*Prompt*.
Skip the pictures, and retype the data below in full, exactly.

*The data*.
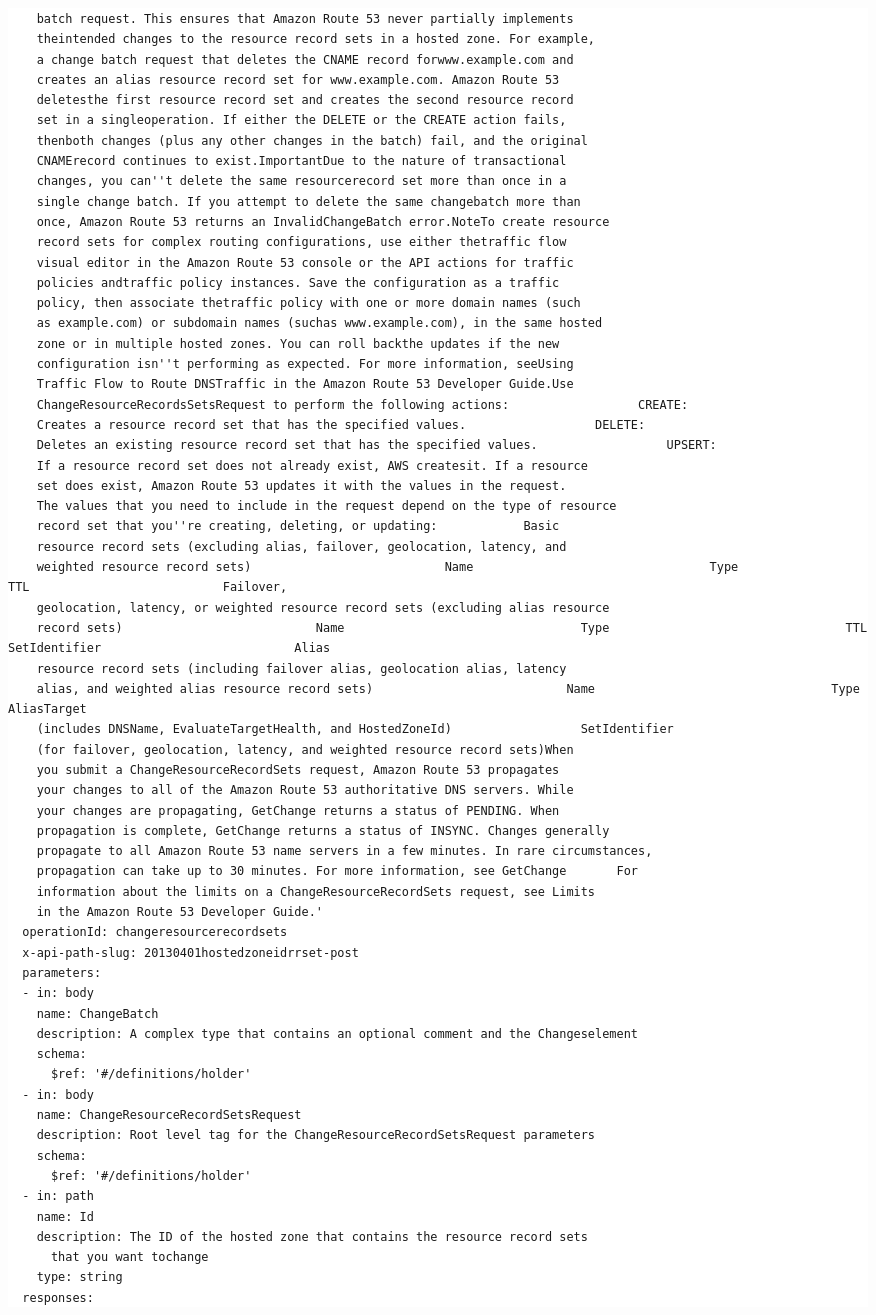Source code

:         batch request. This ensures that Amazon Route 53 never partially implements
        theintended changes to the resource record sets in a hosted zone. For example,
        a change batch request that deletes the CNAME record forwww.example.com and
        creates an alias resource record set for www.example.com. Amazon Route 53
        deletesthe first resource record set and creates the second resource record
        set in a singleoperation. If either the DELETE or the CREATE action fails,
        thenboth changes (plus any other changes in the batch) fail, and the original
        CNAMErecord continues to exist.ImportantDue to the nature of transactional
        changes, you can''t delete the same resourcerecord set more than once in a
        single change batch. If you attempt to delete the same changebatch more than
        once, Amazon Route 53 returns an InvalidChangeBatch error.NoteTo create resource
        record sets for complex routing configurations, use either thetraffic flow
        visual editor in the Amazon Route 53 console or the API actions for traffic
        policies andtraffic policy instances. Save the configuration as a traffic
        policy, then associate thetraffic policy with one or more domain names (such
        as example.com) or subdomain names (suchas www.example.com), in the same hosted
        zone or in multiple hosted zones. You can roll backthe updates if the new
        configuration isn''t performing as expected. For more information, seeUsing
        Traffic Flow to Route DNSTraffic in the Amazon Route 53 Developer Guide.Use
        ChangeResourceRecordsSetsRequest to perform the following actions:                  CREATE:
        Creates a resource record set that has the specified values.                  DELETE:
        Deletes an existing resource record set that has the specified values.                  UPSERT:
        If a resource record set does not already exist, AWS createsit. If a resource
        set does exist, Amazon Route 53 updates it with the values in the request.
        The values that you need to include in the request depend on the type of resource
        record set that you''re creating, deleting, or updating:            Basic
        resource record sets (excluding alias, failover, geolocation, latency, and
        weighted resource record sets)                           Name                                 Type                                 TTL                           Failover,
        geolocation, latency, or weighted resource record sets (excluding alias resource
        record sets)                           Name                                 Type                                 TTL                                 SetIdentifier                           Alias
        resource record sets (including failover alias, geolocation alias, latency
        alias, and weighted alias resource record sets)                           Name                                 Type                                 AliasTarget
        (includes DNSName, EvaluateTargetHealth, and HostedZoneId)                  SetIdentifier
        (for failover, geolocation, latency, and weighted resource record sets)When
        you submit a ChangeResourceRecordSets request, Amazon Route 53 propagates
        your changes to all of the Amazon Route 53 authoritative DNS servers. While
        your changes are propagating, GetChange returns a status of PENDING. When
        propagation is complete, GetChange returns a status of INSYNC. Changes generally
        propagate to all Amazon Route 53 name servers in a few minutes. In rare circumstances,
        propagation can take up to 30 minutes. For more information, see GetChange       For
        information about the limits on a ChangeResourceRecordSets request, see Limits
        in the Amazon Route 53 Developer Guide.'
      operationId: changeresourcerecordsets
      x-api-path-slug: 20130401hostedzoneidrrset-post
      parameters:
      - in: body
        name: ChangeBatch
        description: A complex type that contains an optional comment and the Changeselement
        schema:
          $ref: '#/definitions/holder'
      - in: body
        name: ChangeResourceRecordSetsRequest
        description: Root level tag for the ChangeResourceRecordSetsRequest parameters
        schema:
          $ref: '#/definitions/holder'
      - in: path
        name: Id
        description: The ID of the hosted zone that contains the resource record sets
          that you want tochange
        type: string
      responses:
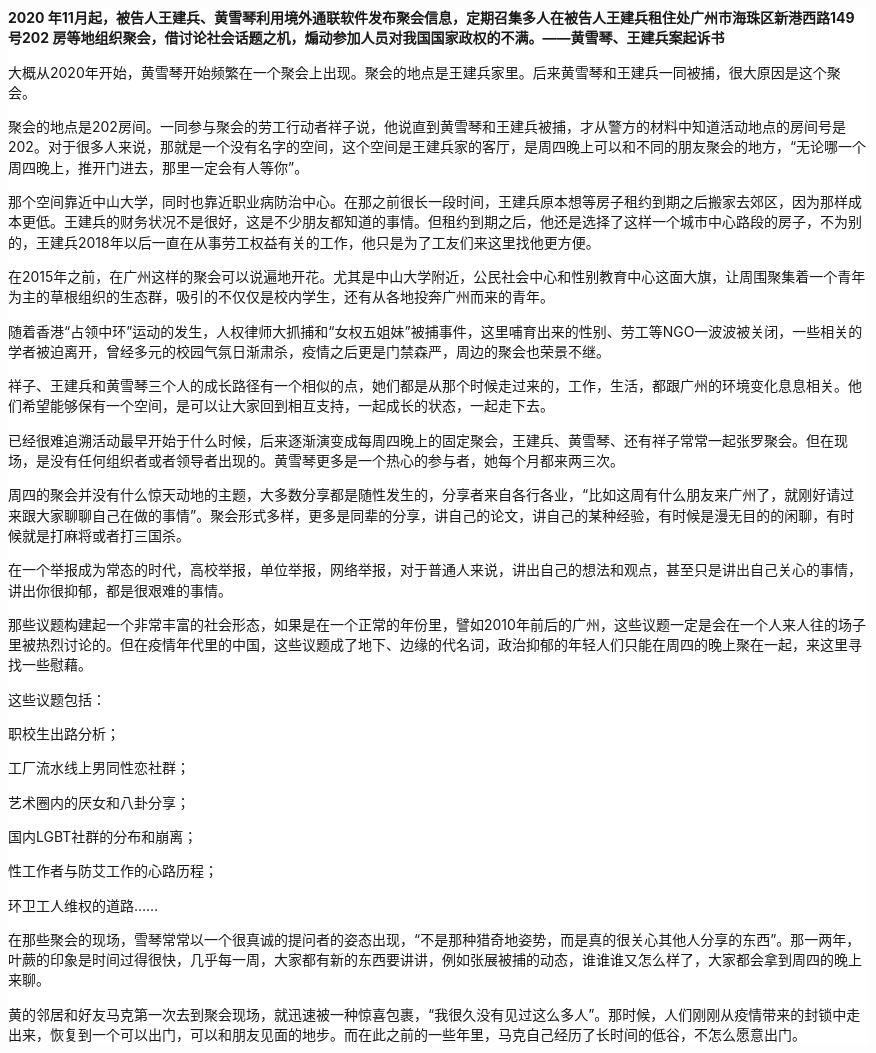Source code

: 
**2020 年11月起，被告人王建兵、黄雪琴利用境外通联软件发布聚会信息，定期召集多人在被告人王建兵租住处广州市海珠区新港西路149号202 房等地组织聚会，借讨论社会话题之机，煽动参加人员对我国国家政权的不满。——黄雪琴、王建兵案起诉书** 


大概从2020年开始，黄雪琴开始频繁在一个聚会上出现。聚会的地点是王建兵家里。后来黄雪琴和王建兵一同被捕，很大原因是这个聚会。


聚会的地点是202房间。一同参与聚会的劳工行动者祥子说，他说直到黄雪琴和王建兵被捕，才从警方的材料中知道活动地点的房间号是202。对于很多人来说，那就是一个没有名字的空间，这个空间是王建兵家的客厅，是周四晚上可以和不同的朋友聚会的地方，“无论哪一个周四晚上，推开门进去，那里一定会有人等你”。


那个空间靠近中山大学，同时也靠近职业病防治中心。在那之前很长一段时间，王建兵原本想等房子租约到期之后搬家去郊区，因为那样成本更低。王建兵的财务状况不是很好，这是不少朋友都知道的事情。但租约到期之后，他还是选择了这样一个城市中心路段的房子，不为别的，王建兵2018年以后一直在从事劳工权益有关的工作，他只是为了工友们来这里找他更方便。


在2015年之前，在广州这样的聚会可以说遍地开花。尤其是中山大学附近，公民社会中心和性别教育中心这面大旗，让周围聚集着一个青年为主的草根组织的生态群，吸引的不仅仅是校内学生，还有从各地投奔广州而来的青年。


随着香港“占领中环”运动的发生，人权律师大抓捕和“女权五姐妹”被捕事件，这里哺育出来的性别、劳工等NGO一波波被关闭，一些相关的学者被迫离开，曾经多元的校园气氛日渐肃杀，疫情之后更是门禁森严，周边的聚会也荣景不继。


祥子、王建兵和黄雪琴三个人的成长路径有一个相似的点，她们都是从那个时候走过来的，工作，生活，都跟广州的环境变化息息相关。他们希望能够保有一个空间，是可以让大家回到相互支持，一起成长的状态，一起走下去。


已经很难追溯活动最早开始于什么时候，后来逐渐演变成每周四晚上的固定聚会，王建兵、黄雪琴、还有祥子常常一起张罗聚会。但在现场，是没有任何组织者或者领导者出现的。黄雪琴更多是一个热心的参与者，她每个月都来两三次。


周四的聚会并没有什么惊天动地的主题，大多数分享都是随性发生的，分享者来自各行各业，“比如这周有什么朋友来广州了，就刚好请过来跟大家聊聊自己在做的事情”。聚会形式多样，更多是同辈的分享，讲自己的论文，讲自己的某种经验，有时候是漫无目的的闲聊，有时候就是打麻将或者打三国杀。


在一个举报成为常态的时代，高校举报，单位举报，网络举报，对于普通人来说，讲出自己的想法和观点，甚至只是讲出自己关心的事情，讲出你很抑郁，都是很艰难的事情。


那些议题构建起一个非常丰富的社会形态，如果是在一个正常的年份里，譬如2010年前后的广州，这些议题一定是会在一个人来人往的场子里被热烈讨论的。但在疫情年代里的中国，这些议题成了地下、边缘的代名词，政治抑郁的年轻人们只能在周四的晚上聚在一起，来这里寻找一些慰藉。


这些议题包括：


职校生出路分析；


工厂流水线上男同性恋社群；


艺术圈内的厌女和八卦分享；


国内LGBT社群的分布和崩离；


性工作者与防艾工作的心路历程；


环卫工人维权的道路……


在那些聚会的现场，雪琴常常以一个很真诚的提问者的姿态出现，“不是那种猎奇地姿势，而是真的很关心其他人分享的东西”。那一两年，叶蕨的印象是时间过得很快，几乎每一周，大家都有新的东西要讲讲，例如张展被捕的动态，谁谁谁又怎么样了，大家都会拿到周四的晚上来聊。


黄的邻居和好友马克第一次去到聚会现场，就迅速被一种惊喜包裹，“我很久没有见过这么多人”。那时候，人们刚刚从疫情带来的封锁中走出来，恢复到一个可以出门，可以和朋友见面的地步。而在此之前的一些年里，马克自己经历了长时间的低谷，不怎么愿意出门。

*The completed task*.
Source code

:         batch request. This ensures that Amazon Route 53 never partially implements
        theintended changes to the resource record sets in a hosted zone. For example,
        a change batch request that deletes the CNAME record forwww.example.com and
        creates an alias resource record set for www.example.com. Amazon Route 53
        deletesthe first resource record set and creates the second resource record
        set in a singleoperation. If either the DELETE or the CREATE action fails,
        thenboth changes (plus any other changes in the batch) fail, and the original
        CNAMErecord continues to exist.ImportantDue to the nature of transactional
        changes, you can''t delete the same resourcerecord set more than once in a
        single change batch. If you attempt to delete the same changebatch more than
        once, Amazon Route 53 returns an InvalidChangeBatch error.NoteTo create resource
        record sets for complex routing configurations, use either thetraffic flow
        visual editor in the Amazon Route 53 console or the API actions for traffic
        policies andtraffic policy instances. Save the configuration as a traffic
        policy, then associate thetraffic policy with one or more domain names (such
        as example.com) or subdomain names (suchas www.example.com), in the same hosted
        zone or in multiple hosted zones. You can roll backthe updates if the new
        configuration isn''t performing as expected. For more information, seeUsing
        Traffic Flow to Route DNSTraffic in the Amazon Route 53 Developer Guide.Use
        ChangeResourceRecordsSetsRequest to perform the following actions:                  CREATE:
        Creates a resource record set that has the specified values.                  DELETE:
        Deletes an existing resource record set that has the specified values.                  UPSERT:
        If a resource record set does not already exist, AWS createsit. If a resource
        set does exist, Amazon Route 53 updates it with the values in the request.
        The values that you need to include in the request depend on the type of resource
        record set that you''re creating, deleting, or updating:            Basic
        resource record sets (excluding alias, failover, geolocation, latency, and
        weighted resource record sets)                           Name                                 Type                                 TTL                           Failover,
        geolocation, latency, or weighted resource record sets (excluding alias resource
        record sets)                           Name                                 Type                                 TTL                                 SetIdentifier                           Alias
        resource record sets (including failover alias, geolocation alias, latency
        alias, and weighted alias resource record sets)                           Name                                 Type                                 AliasTarget
        (includes DNSName, EvaluateTargetHealth, and HostedZoneId)                  SetIdentifier
        (for failover, geolocation, latency, and weighted resource record sets)When
        you submit a ChangeResourceRecordSets request, Amazon Route 53 propagates
        your changes to all of the Amazon Route 53 authoritative DNS servers. While
        your changes are propagating, GetChange returns a status of PENDING. When
        propagation is complete, GetChange returns a status of INSYNC. Changes generally
        propagate to all Amazon Route 53 name servers in a few minutes. In rare circumstances,
        propagation can take up to 30 minutes. For more information, see GetChange       For
        information about the limits on a ChangeResourceRecordSets request, see Limits
        in the Amazon Route 53 Developer Guide.'
      operationId: changeresourcerecordsets
      x-api-path-slug: 20130401hostedzoneidrrset-post
      parameters:
      - in: body
        name: ChangeBatch
        description: A complex type that contains an optional comment and the Changeselement
        schema:
          $ref: '#/definitions/holder'
      - in: body
        name: ChangeResourceRecordSetsRequest
        description: Root level tag for the ChangeResourceRecordSetsRequest parameters
        schema:
          $ref: '#/definitions/holder'
      - in: path
        name: Id
        description: The ID of the hosted zone that contains the resource record sets
          that you want tochange
        type: string
      responses:
Source code

: 
**2020 年11月起，被告人王建兵、黄雪琴利用境外通联软件发布聚会信息，定期召集多人在被告人王建兵租住处广州市海珠区新港西路149号202 房等地组织聚会，借讨论社会话题之机，煽动参加人员对我国国家政权的不满。——黄雪琴、王建兵案起诉书** 


大概从2020年开始，黄雪琴开始频繁在一个聚会上出现。聚会的地点是王建兵家里。后来黄雪琴和王建兵一同被捕，很大原因是这个聚会。


聚会的地点是202房间。一同参与聚会的劳工行动者祥子说，他说直到黄雪琴和王建兵被捕，才从警方的材料中知道活动地点的房间号是202。对于很多人来说，那就是一个没有名字的空间，这个空间是王建兵家的客厅，是周四晚上可以和不同的朋友聚会的地方，“无论哪一个周四晚上，推开门进去，那里一定会有人等你”。


那个空间靠近中山大学，同时也靠近职业病防治中心。在那之前很长一段时间，王建兵原本想等房子租约到期之后搬家去郊区，因为那样成本更低。王建兵的财务状况不是很好，这是不少朋友都知道的事情。但租约到期之后，他还是选择了这样一个城市中心路段的房子，不为别的，王建兵2018年以后一直在从事劳工权益有关的工作，他只是为了工友们来这里找他更方便。


在2015年之前，在广州这样的聚会可以说遍地开花。尤其是中山大学附近，公民社会中心和性别教育中心这面大旗，让周围聚集着一个青年为主的草根组织的生态群，吸引的不仅仅是校内学生，还有从各地投奔广州而来的青年。


随着香港“占领中环”运动的发生，人权律师大抓捕和“女权五姐妹”被捕事件，这里哺育出来的性别、劳工等NGO一波波被关闭，一些相关的学者被迫离开，曾经多元的校园气氛日渐肃杀，疫情之后更是门禁森严，周边的聚会也荣景不继。


祥子、王建兵和黄雪琴三个人的成长路径有一个相似的点，她们都是从那个时候走过来的，工作，生活，都跟广州的环境变化息息相关。他们希望能够保有一个空间，是可以让大家回到相互支持，一起成长的状态，一起走下去。


已经很难追溯活动最早开始于什么时候，后来逐渐演变成每周四晚上的固定聚会，王建兵、黄雪琴、还有祥子常常一起张罗聚会。但在现场，是没有任何组织者或者领导者出现的。黄雪琴更多是一个热心的参与者，她每个月都来两三次。


周四的聚会并没有什么惊天动地的主题，大多数分享都是随性发生的，分享者来自各行各业，“比如这周有什么朋友来广州了，就刚好请过来跟大家聊聊自己在做的事情”。聚会形式多样，更多是同辈的分享，讲自己的论文，讲自己的某种经验，有时候是漫无目的的闲聊，有时候就是打麻将或者打三国杀。


在一个举报成为常态的时代，高校举报，单位举报，网络举报，对于普通人来说，讲出自己的想法和观点，甚至只是讲出自己关心的事情，讲出你很抑郁，都是很艰难的事情。


那些议题构建起一个非常丰富的社会形态，如果是在一个正常的年份里，譬如2010年前后的广州，这些议题一定是会在一个人来人往的场子里被热烈讨论的。但在疫情年代里的中国，这些议题成了地下、边缘的代名词，政治抑郁的年轻人们只能在周四的晚上聚在一起，来这里寻找一些慰藉。


这些议题包括：


职校生出路分析；


工厂流水线上男同性恋社群；


艺术圈内的厌女和八卦分享；


国内LGBT社群的分布和崩离；


性工作者与防艾工作的心路历程；


环卫工人维权的道路……


在那些聚会的现场，雪琴常常以一个很真诚的提问者的姿态出现，“不是那种猎奇地姿势，而是真的很关心其他人分享的东西”。那一两年，叶蕨的印象是时间过得很快，几乎每一周，大家都有新的东西要讲讲，例如张展被捕的动态，谁谁谁又怎么样了，大家都会拿到周四的晚上来聊。


黄的邻居和好友马克第一次去到聚会现场，就迅速被一种惊喜包裹，“我很久没有见过这么多人”。那时候，人们刚刚从疫情带来的封锁中走出来，恢复到一个可以出门，可以和朋友见面的地步。而在此之前的一些年里，马克自己经历了长时间的低谷，不怎么愿意出门。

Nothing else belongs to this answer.